Directions for this task: Copy the lines of the records starting at the line containing "longitude: 39.1918" and ending at the line containing "longitude: -57.5113", with both of those lines included.

Exercise data:
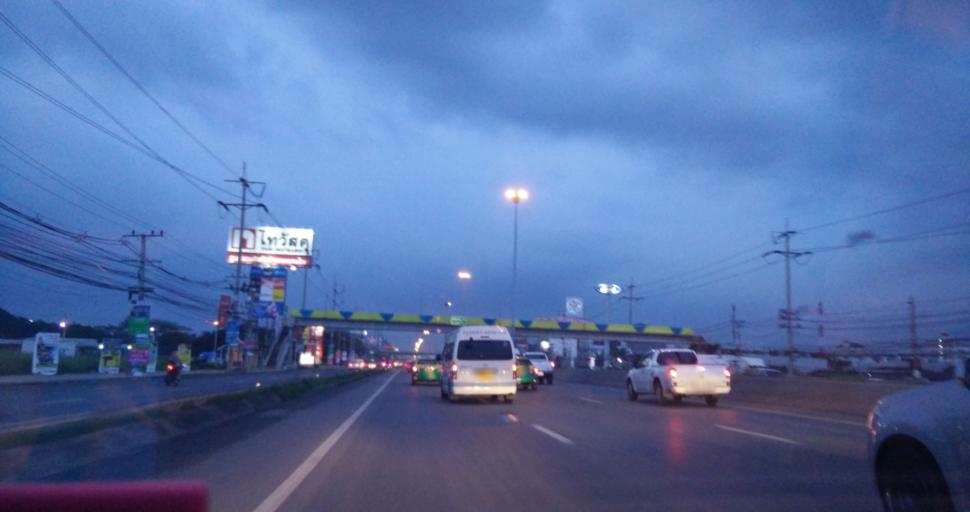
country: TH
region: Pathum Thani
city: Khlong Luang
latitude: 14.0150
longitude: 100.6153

==

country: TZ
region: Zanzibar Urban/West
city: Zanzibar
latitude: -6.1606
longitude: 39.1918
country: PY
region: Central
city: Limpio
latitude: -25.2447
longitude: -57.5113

Task solution:
longitude: 39.1918
country: PY
region: Central
city: Limpio
latitude: -25.2447
longitude: -57.5113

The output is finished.